(Task):
Copy out every line of text in the rows below word for word, leaving out the pictures.

(Dataset records)
☆ ☆ ☆ ☆
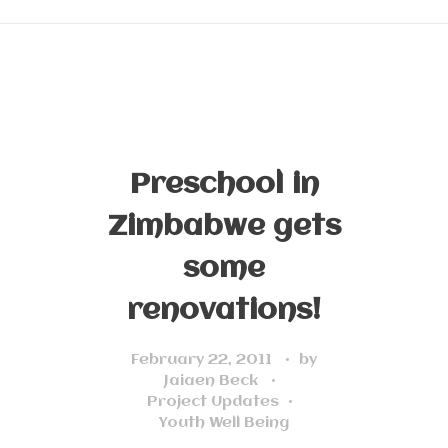
Preschool in
Zimbabwe gets
some
renovations!
February 22, 2011
by
Jaiaen Beck
Project Updates
Youth Well Being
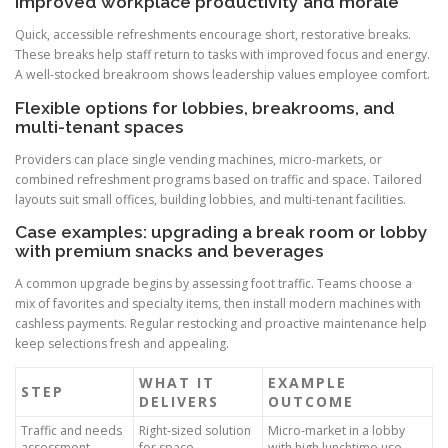
Improved workplace productivity and morale
Quick, accessible refreshments encourage short, restorative breaks.
These breaks help staff return to tasks with improved focus and energy.
A well-stocked breakroom shows leadership values employee comfort.
Flexible options for lobbies, breakrooms, and
multi-tenant spaces
Providers can place single vending machines, micro-markets, or
combined refreshment programs based on traffic and space. Tailored
layouts suit small offices, building lobbies, and multi-tenant facilities.
Case examples: upgrading a break room or lobby
with premium snacks and beverages
A common upgrade begins by assessing foot traffic. Teams choose a
mix of favorites and specialty items, then install modern machines with
cashless payments. Regular restocking and proactive maintenance help
keep selections fresh and appealing.
WHAT IT
EXAMPLE
STEP
DELIVERS
OUTCOME
Traffic and needs
Right-sized solution
Micro-market in a lobby
assessment
for space
with high lunchtime use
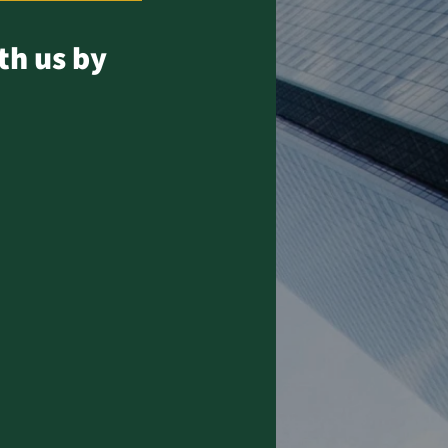
th us by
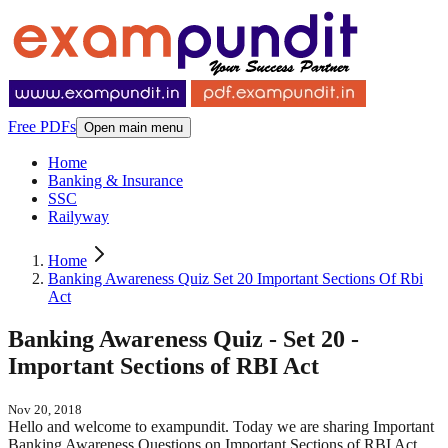
Free PDFs
Open main menu
Home
Banking & Insurance
SSC
Railyway
Home
Banking Awareness Quiz Set 20 Important Sections Of Rbi
Act
Banking Awareness Quiz - Set 20 -
Important Sections of RBI Act
Nov 20, 2018
Hello and welcome to exampundit. Today we are sharing Important
Banking Awareness Questions on Important Sections of RBI Act.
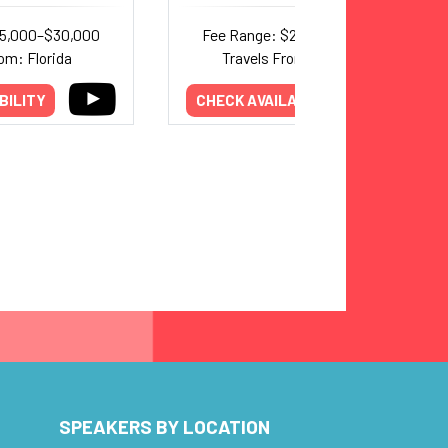
25,000–$30,000
Fee Range: $20,000–$30,000
om: Florida
Travels From: California
BILITY
CHECK AVAILABILITY
SPEAKERS BY LOCATION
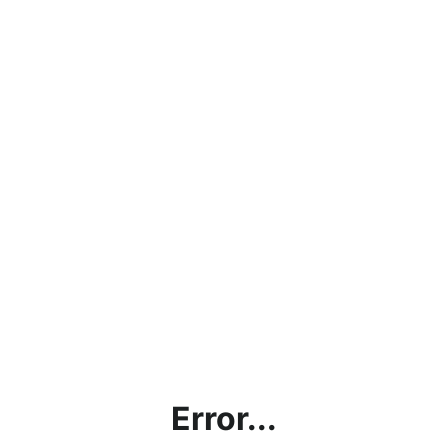
Error...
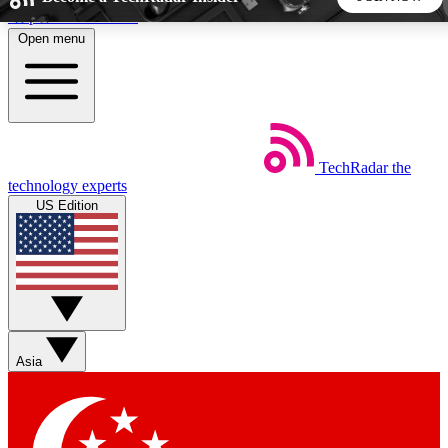
Skip to main content
Open menu
5
24/7
44K+
EXCLUSIVE PERKS
INSIDER INSIGHTS
ACTIVE MEMBERS
TechRadar
the
Weekly newsletters
Commenting a
technology experts
Get daily news, weekly deals and the
Join the conversation,
US Edition
week’s top tech stories
thoughts and get exp
BECOME A TECHRADAR INSIDER
Sign up with your email below to instantly access member
features, newsletters and exclusive Insider perks
Asia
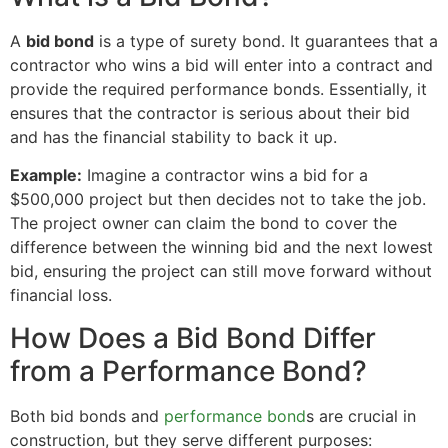
A
bid bond
is a type of surety bond. It guarantees that a
contractor who wins a bid will enter into a contract and
provide the required performance bonds. Essentially, it
ensures that the contractor is serious about their bid
and has the financial stability to back it up.
Example:
Imagine a contractor wins a bid for a
$500,000 project but then decides not to take the job.
The project owner can claim the bond to cover the
difference between the winning bid and the next lowest
bid, ensuring the project can still move forward without
financial loss.
How Does a Bid Bond Differ
from a Performance Bond?
Both bid bonds and
performance bond
s are crucial in
construction, but they serve different purposes:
☆ ☆ ☆ ☆
(Answer section):
Preschool in
Zimbabwe gets
some
renovations!
February 22, 2011
by
Jaiaen Beck
Project Updates
Youth Well Being
Improved workplace productivity and morale
Quick, accessible refreshments encourage short, restorative breaks.
These breaks help staff return to tasks with improved focus and energy.
A well-stocked breakroom shows leadership values employee comfort.
Flexible options for lobbies, breakrooms, and
multi-tenant spaces
Providers can place single vending machines, micro-markets, or
combined refreshment programs based on traffic and space. Tailored
layouts suit small offices, building lobbies, and multi-tenant facilities.
Case examples: upgrading a break room or lobby
with premium snacks and beverages
A common upgrade begins by assessing foot traffic. Teams choose a
mix of favorites and specialty items, then install modern machines with
cashless payments. Regular restocking and proactive maintenance help
keep selections fresh and appealing.
WHAT IT
EXAMPLE
STEP
DELIVERS
OUTCOME
Traffic and needs
Right-sized solution
Micro-market in a lobby
assessment
for space
with high lunchtime use
th us by
Free PDFs
Open main menu
Home
Banking & Insurance
SSC
Railyway
Home
Banking Awareness Quiz Set 20 Important Sections Of Rbi
Act
Banking Awareness Quiz - Set 20 -
Important Sections of RBI Act
Nov 20, 2018
Hello and welcome to exampundit. Today we are sharing Important
Banking Awareness Questions on Important Sections of RBI Act.
25,000–$30,000
Fee Range: $20,000–$30,000
om: Florida
Travels From: California
BILITY
CHECK AVAILABILITY
SPEAKERS BY LOCATION
Error...
Skip to main content
Open menu
5
24/7
44K+
EXCLUSIVE PERKS
INSIDER INSIGHTS
ACTIVE MEMBERS
TechRadar
the
Weekly newsletters
Commenting a
technology experts
Get daily news, weekly deals and the
Join the conversation,
US Edition
week’s top tech stories
thoughts and get exp
BECOME A TECHRADAR INSIDER
Sign up with your email below to instantly access member
features, newsletters and exclusive Insider perks
Asia
A
bid bond
is a type of surety bond. It guarantees that a
contractor who wins a bid will enter into a contract and
provide the required performance bonds. Essentially, it
ensures that the contractor is serious about their bid
and has the financial stability to back it up.
Example:
Imagine a contractor wins a bid for a
$500,000 project but then decides not to take the job.
The project owner can claim the bond to cover the
difference between the winning bid and the next lowest
bid, ensuring the project can still move forward without
financial loss.
How Does a Bid Bond Differ
from a Performance Bond?
Both bid bonds and
performance bond
s are crucial in
construction, but they serve different purposes:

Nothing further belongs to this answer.